Additionally, DuVal said he plans to bolster Arizona’s bioscience and technology sectors with increased state investment in Science Foundation Arizona and the Translational Genomics Research Institute, known as TGen. He said the state must restore funding that was cut to the science foundation and ensure that TGen has more stable funding from the state. The Legislature and Gov.
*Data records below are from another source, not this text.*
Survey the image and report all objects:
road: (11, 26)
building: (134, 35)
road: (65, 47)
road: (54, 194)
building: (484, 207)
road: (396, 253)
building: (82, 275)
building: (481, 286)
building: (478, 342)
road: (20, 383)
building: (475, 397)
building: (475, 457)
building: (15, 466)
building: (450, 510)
Jan Brewer approved $15 million in funding for the organization over the next five years.
Parts of DuVal’s plan build on Brewer’s efforts to curb new regulations. DuVal said he will continue Brewer’s moratorium on new regulations, as well as eliminate unnecessary regulations and screen all legislation that includes regulatory burdens with a “competitiveness impact statement” to determine the impact that proposed regulations will have.
DuVal also said he wants to expand tourism by promoting a “new day in Arizona” to negative perceptions of the state and lost conventions and tourisms stemming from controversial legislation that Arizona has passed. In addition, DuVal said he wants to increase funding for state parks that has been cut in recent years.
DuVal’s plan can be viewed here: http://fred2014.com/images/fred2014-jobs-plan.pdf
Here is the Fred DuVal press release that much of the feckless news media ignored this week:
Stop unnecessary new regulation by requiring “Competitiveness Impact Statements” for new legislation.
Create college and career pathways that lead to high-growth jobs.
Restore universal all-day kindergarten to give our kids a head start on the skills they need to get the jobs of the future.
Provide “in-state preference” to Arizona-based companies.
Invest in renewable and clean energy by retrofitting state buildings with solar panels and raise the caps on tax credits for research and development.
Increase trade with Mexico by improving our infrastructure to ensure that wait times at ports of entry are short, efficient, and cost-effective.
Boost tourism by promoting “A New Day in Arizona”.